Metal-Semiconductor Compound Contacts to Nanoscale Transistors
Semiconductor nanowires (NWs) and Fin structures are promising building blocks for next generation ultrascaled devices for electronic and optoelectronic applications. The detailed understanding of and control over the phase transformation that accompanies the formation of their compound contacts for lithography-free self-aligned gate design can accelerate the development of these ultra-scaled devices. Numerous aspects of nanoscale metallization technology were shown to exhibit significantly different behavior from their bulk counterparts. And up to now, the majority of the studies that explored nanoscale contact metallurgy focused on nanostructures of elemental semiconductors, i.e., Si and Ge NWs, and detailed contact reactions have not been uncovered in III–V NW channels or heterostructured NW channels at atomic resolution.
In the first and the major part of this thesis, I will focus on the narrow band gap, high electron mobility III−V semiconductor, InGaAs, motivated by its potential in sub-10 nm metal-oxide-semiconductor field-effect transistors (MOSFETs). In chapter 2, we reported the first study on the solid-state reaction between Ni and In0.53Ga0.47As nanochannels to reveal the reaction kinetics, formed crystal structure, and interfacial properties.
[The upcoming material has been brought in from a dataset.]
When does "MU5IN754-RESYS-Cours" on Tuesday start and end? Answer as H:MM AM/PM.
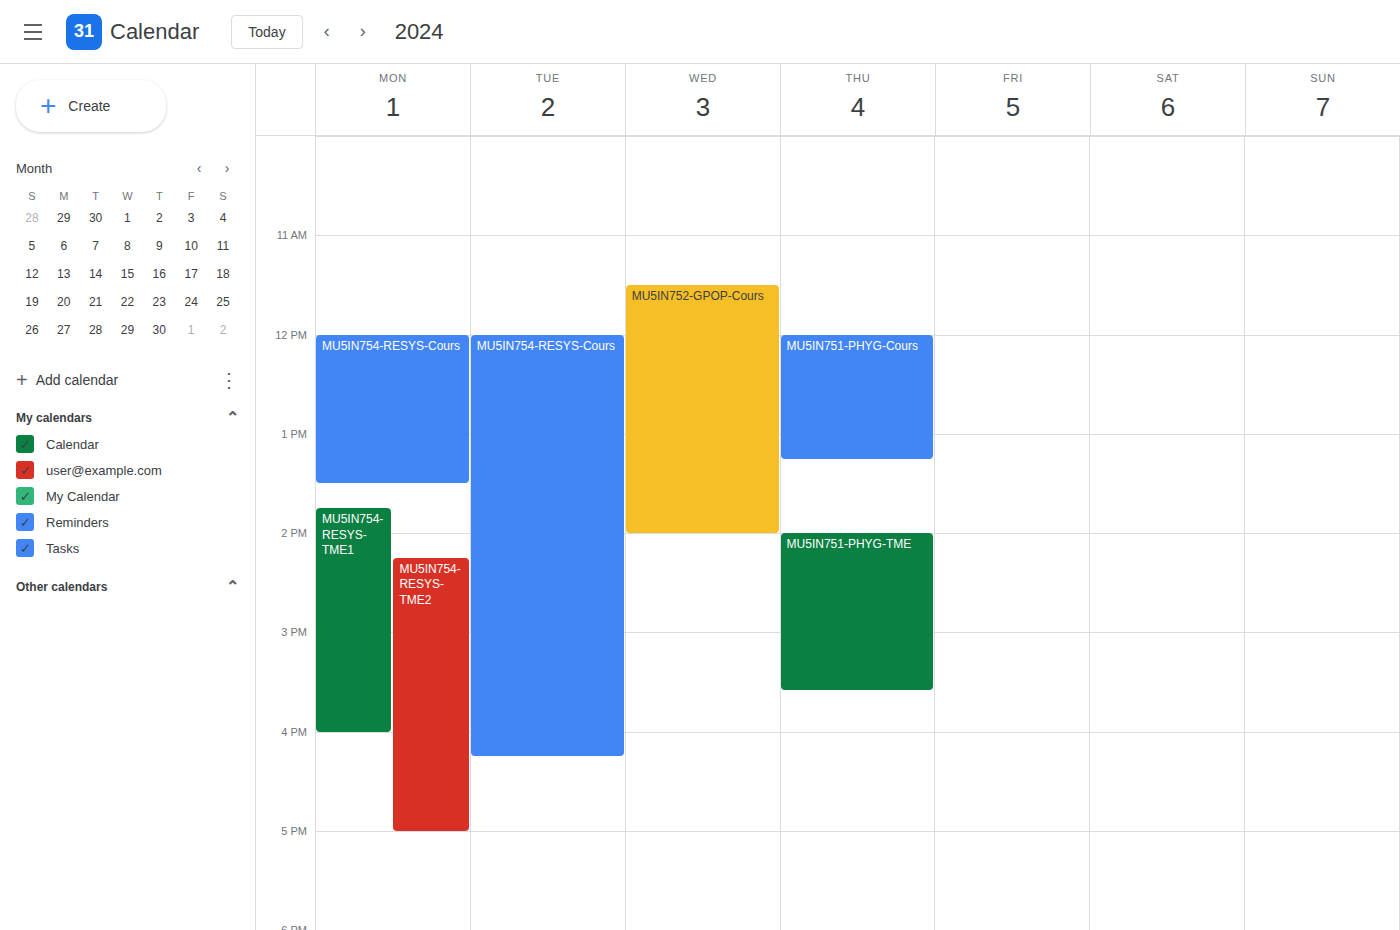
12:00 PM to 4:15 PM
In chapter 3 and 4, we developed a deeper understanding of this contact metallization process by utilizing the in-situ heating transmission electron microscopy (TEM) technique, and observed at atomic resolution the detailed ledge formation and movement behaviors in both the NW cross-section and along the NW channel.
In the second part, I will use the Ge/Si core/shell NW as a model system to talk about the compound contact formation in semiconductor heterostructures. In chapter 5, we managed to control the synchronous core/shell interface during the solid-state reactions between Ni and Ge/Si core/shell nanowires, and measured the strain evolution in ultra-short channels using in-situ TEM. These elevated compressive strains are expected to result in a non-homogeneous energy band structure in Ge/Si core/shell NWs below 10 nm and potentially benefit their transistor performance.
Finally, as appearing in chapter 6, I will introduce the ongoing electrical measurements of contact resistance for InGaAs transistors, and adapt the solid-phase-regrowth method to future reduce the contact resistance with locally introduced dopants. I will also talk about the collaborated work in fabricating the AlGaN/GaN Fin MOS-HEMTs for intrinsically linear power amplification devices.